◆ What is needed
Each line below that holds the word "knee" counts once. Say how many such lines there are, and no more.

------ Information provided

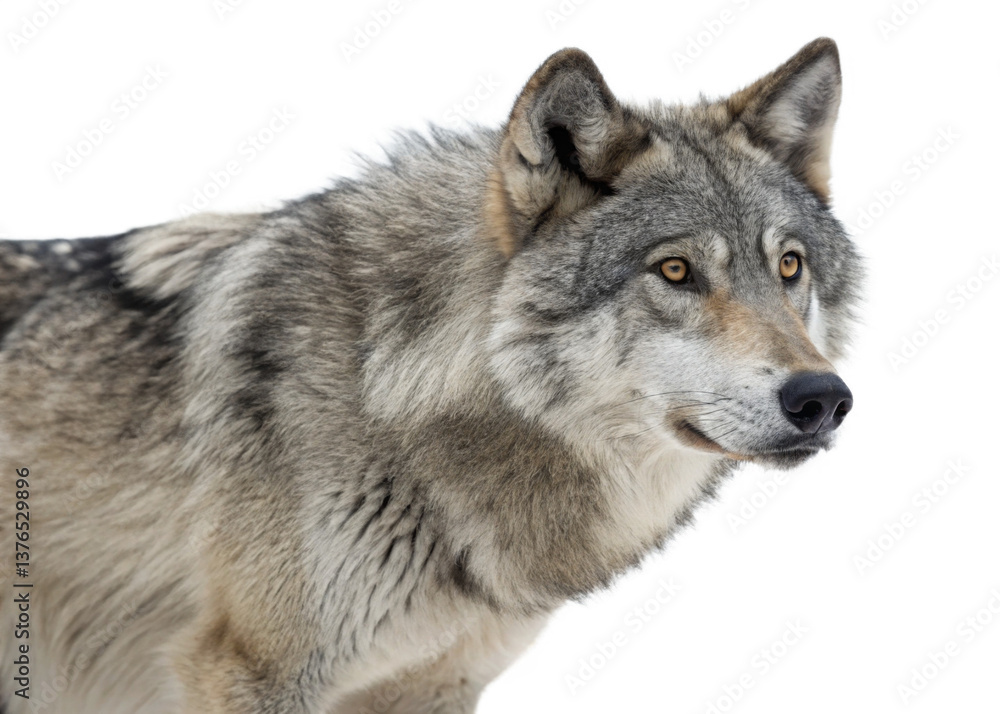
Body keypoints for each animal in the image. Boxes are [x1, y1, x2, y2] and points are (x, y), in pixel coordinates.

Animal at [0, 38, 860, 713]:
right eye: (675, 270)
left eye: (789, 266)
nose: (821, 399)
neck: (388, 390)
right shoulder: (245, 672)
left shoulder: (435, 684)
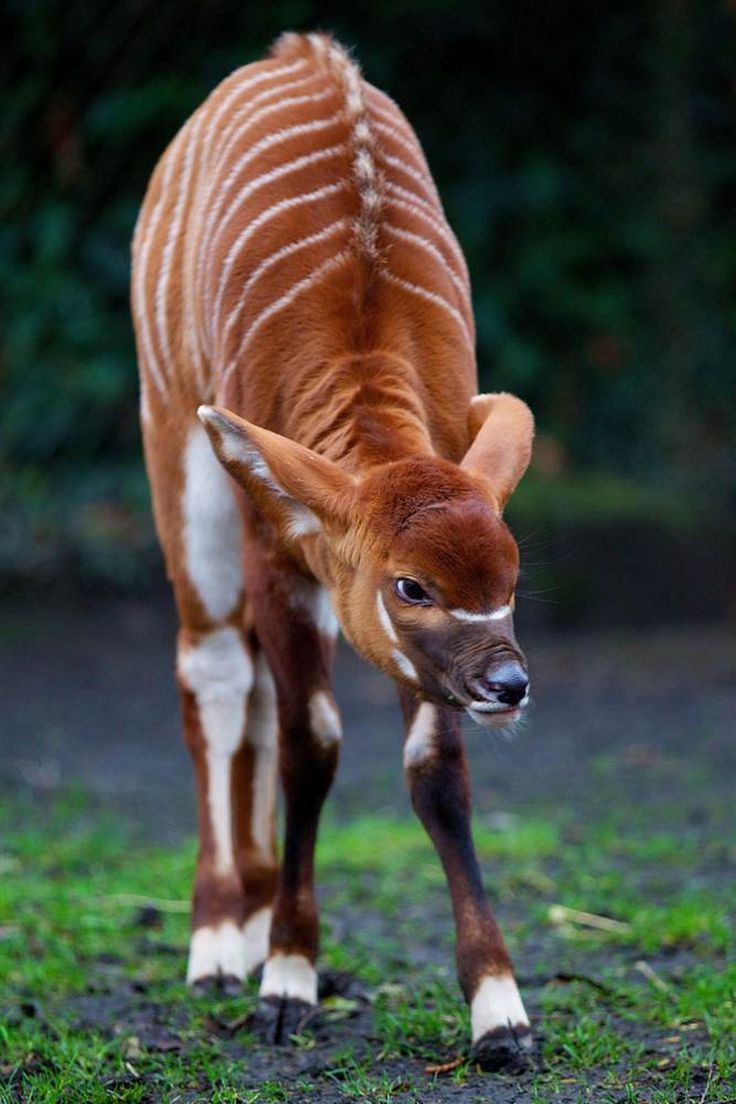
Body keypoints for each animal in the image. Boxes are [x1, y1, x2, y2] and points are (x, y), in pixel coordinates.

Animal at [132, 32, 536, 1068]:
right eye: (412, 586)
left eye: (512, 578)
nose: (509, 684)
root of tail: (297, 50)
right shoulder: (277, 548)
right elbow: (312, 746)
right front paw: (285, 983)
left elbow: (436, 770)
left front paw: (501, 1013)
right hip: (178, 445)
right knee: (216, 666)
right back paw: (217, 943)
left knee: (251, 689)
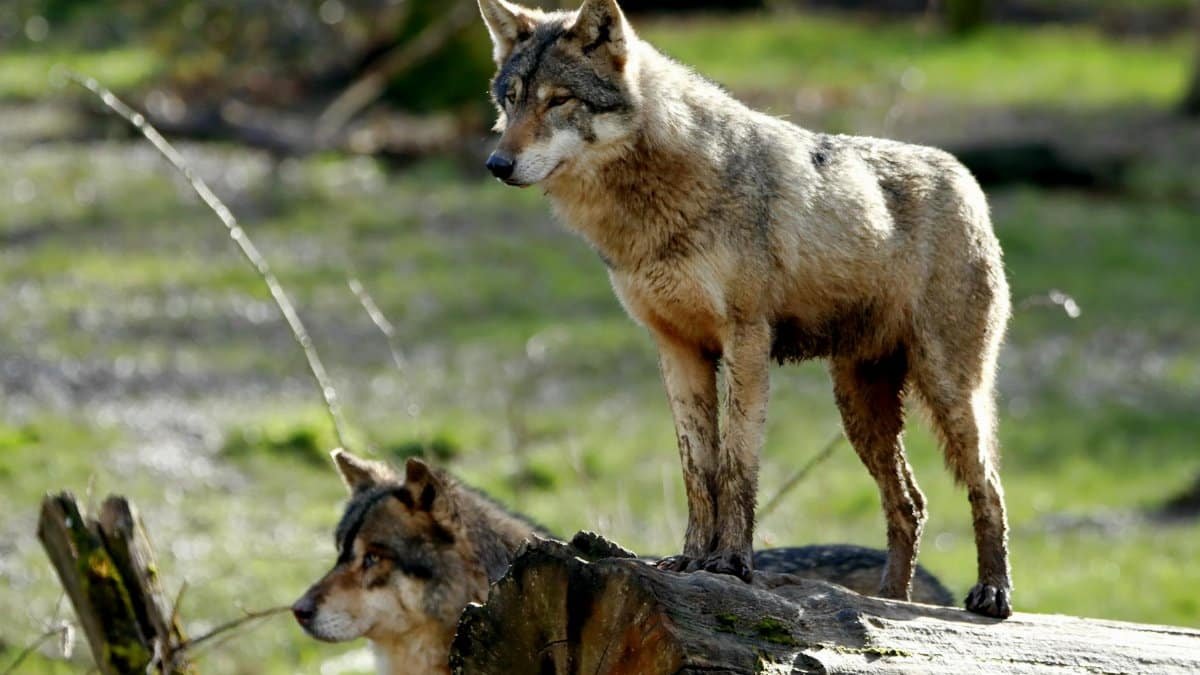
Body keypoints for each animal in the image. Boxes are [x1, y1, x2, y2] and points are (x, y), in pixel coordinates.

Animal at [476, 0, 1013, 618]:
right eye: (511, 99)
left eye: (559, 100)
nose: (496, 164)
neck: (650, 211)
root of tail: (963, 173)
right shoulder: (676, 349)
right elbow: (698, 469)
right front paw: (690, 561)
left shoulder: (746, 342)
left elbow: (736, 467)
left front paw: (731, 563)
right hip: (860, 410)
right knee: (911, 502)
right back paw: (893, 604)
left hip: (948, 391)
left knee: (988, 486)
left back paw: (992, 594)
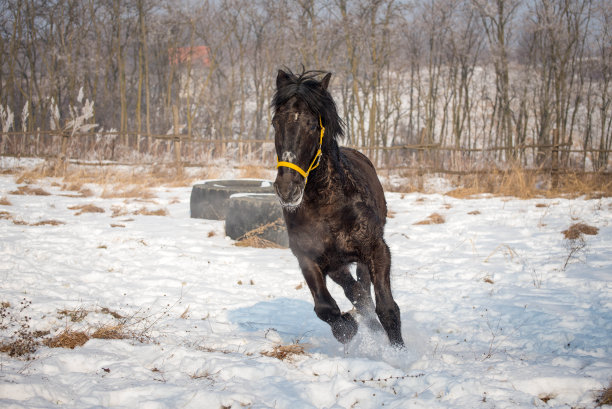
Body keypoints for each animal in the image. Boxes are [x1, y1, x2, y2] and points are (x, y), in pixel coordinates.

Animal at [272, 68, 404, 346]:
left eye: (312, 125)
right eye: (276, 123)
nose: (287, 189)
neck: (327, 207)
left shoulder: (376, 250)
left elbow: (387, 309)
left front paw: (400, 353)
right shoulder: (309, 258)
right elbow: (325, 308)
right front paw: (348, 328)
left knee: (363, 292)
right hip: (337, 266)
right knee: (356, 293)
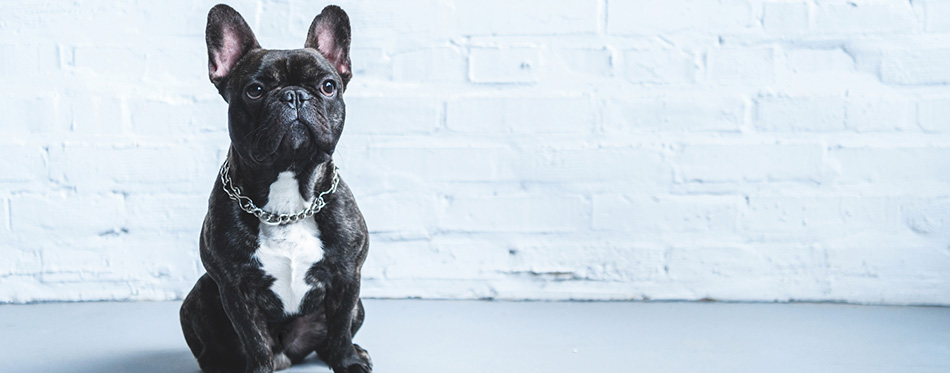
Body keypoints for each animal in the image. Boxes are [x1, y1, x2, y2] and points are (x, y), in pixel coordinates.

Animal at [180, 3, 374, 372]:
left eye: (328, 86)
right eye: (255, 90)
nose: (294, 95)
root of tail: (290, 353)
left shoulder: (347, 277)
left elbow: (341, 327)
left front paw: (348, 361)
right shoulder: (234, 288)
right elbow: (254, 341)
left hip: (357, 306)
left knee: (332, 336)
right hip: (199, 297)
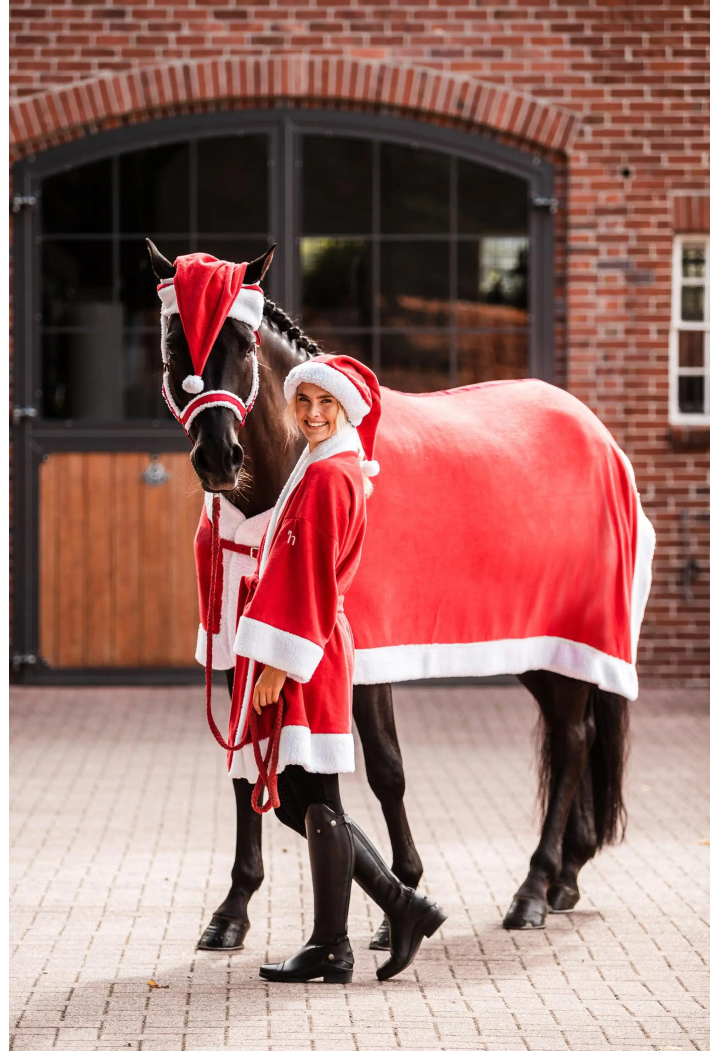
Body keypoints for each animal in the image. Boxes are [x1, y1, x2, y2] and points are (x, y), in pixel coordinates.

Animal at [147, 239, 634, 949]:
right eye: (173, 341)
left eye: (241, 341)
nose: (219, 457)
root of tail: (595, 430)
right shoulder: (241, 644)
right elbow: (247, 771)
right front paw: (233, 908)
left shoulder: (360, 654)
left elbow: (385, 769)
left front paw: (405, 892)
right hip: (538, 647)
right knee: (578, 732)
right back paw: (566, 876)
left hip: (573, 633)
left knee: (572, 739)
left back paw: (534, 888)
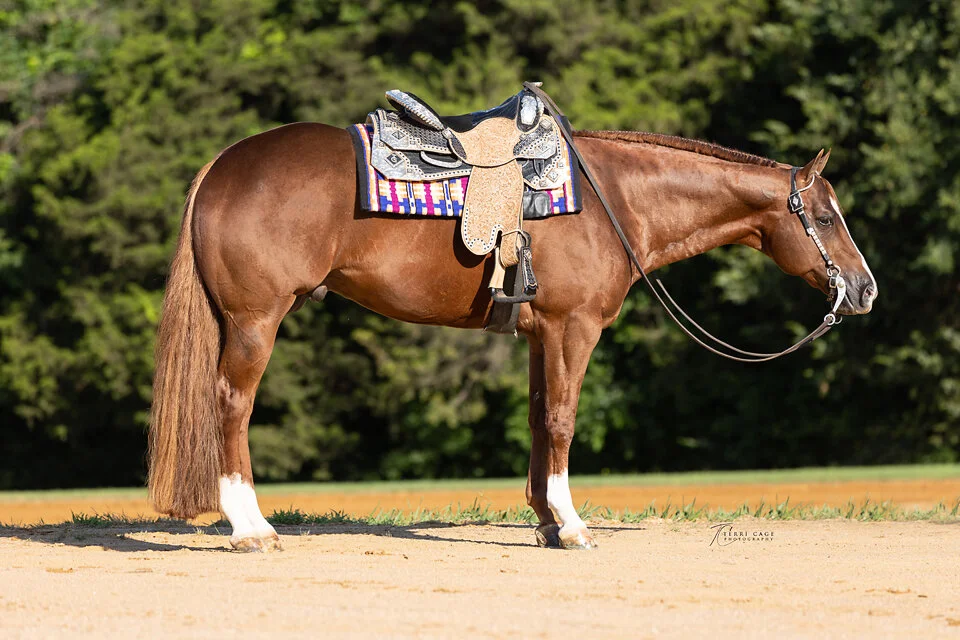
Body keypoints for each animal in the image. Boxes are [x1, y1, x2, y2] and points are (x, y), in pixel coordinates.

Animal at [147, 123, 877, 551]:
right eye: (824, 216)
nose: (865, 289)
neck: (611, 198)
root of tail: (222, 165)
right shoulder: (572, 327)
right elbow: (562, 420)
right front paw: (573, 526)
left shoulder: (539, 332)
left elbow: (536, 418)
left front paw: (548, 522)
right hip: (255, 322)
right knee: (231, 404)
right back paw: (251, 528)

------------

◆ Worked solution
10